The film’s opening titles note that, before he started shooting “The Other Side of the Wind,” Welles had been in “exile” from Hollywood since the 1950s, and it’s hard not to view “The Other Side of the Wind” as Welles dramatically burning the last of his bridges with the old studios he hated so much.

From the way he portrays everyone involved in the Hollywood filmmaking process, from the film critics (Susan Strasberg is pretty transparently playing a stand-in for Pauline Kael, with whom Welles had been feuding publicly at the time) to the has-beens and also-rans — look for glimpses of Dennis Hopper, Rich Little and Cameron Crowe among the party guests — Welles was not looking to flatter anyone, least of all himself.

With his barbed wire eyebrows, flinty eyes, jaggedly sinister smile and throaty bullfrog croak of a voice, John Huston projects an ever-present air of looming menace as Jake Hannaford, a half-mad Zeus-like sky-father of a director whose moods have a dangerously mercurial edge, which makes for a pretty telling confession from Welles of his own controlling and self-sabotaging nature.

Hannaford’s closest remaining friendship is one of codependent resentment with the toadying Otterlake, whose own career has been sublimated into serving as Hannaford’s chronicler, and it’s both touching and sad that Otterlake is the only one in whom Hannaford can confide what everyone else is already whispering, to wit:

Hannaford’s film has no real script, beyond storyboards; it has no lead actor, ever since his leading man walked off set; and as of that afternoon, it lost its funding.
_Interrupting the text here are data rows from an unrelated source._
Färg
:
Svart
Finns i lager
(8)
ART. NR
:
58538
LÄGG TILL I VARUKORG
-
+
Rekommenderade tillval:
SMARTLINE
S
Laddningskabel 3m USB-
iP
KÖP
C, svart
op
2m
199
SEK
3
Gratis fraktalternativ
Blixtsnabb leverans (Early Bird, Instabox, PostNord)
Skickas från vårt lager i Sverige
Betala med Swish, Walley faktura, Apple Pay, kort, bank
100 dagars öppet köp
All this comes after even Hannaford’s crew of reprobate hangers-on concede he doesn’t know what’s “hip” with “the kids” anymore, and indeed, what we see of his film-within-the-film resembles nothing so much as an old man playing at emulating what might have been avant grade a decade earlier.
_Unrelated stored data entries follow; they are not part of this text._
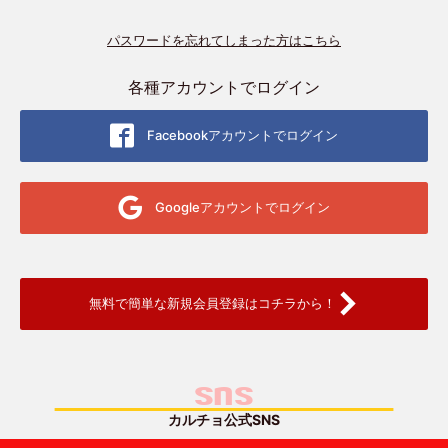
パスワードを忘れてしまった方はこちら
各種アカウントでログイン
Facebookアカウントでログイン
Googleアカウントでログイン
無料で簡単な新規会員登録はコチラから！
SNS
カルチョ公式SNS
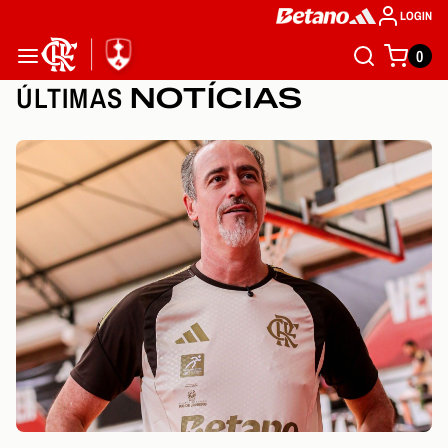
LOGIN
0
ÚLTIMAS
NOTÍCIAS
Welles was no stranger to critical self-examination. Even “Citizen Kane,” which William Randolph Hearst accurately regarded as an attack on him personally, based at least as much of its title character on Welles in his youth.
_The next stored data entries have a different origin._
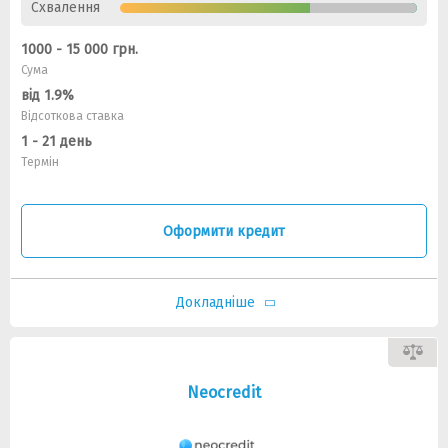
Схвалення
1000 - 15 000 грн.
Сума
від 1.9%
Відсоткова ставка
1 - 21 день
Термін
Оформити кредит
Докладніше
Neocredit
But when Hannaford acknowledges his winning streak of a career appears to be coming to a crashing halt, it feels like Welles, veteran stage magician that he was, is turning his pockets inside out to show the audience that he has no more magic tricks left.

Even before he spent the latter half of his life hustling money for risky film projects, Welles loved con-men, forgers and grifters, so much so that he made the documentary “F For Fake” in 1973, which itself hoodwinks its audience, so “The Other Side of the Wind” constitutes a shocking admission from a man who was otherwise so committed to the con.

Intriguingly, Welles’ real-life partner and “F For Fake” cast member, Oja Kodar, not only co-wrote “The Other Side of the Wind” with Welles, but also appears as the unnamed actress who serves as the female lead for Hannaford’s film-within-the-film, his Mona Lisa muse who never utters a word on screen.

Welles frequently recounted how he and Hemingway first met and got into a fist fight after Welles deliberately stoked Hemingway’s homophobia. This makes its way into “The Other Side of the Wind” when Hannaford says of Hemingway, “That left hook of his was overrated.” But Kodar was the one who’d already written a story about a masculine director who seeks to possess the male energy of his leading men.

This is a time capsule of film history and the talent of a lost titan. Even 33 years dead, Orson Welles is still making better films than most living directors. If you care at all for cinema as an art form, treat yourselves.